(Dataset entries)
** START **

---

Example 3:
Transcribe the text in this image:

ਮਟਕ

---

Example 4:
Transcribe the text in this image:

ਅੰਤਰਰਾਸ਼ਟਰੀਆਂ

** END **

What is needed
Please recast every line of the records above as a numbered list, leaving out the blank lines.

Output for this exercise
1. ---
2. Example 3:
3. Transcribe the text in this image:
4. ਮਟਕ
5. ---
6. Example 4:
7. Transcribe the text in this image:
8. ਅੰਤਰਰਾਸ਼ਟਰੀਆਂ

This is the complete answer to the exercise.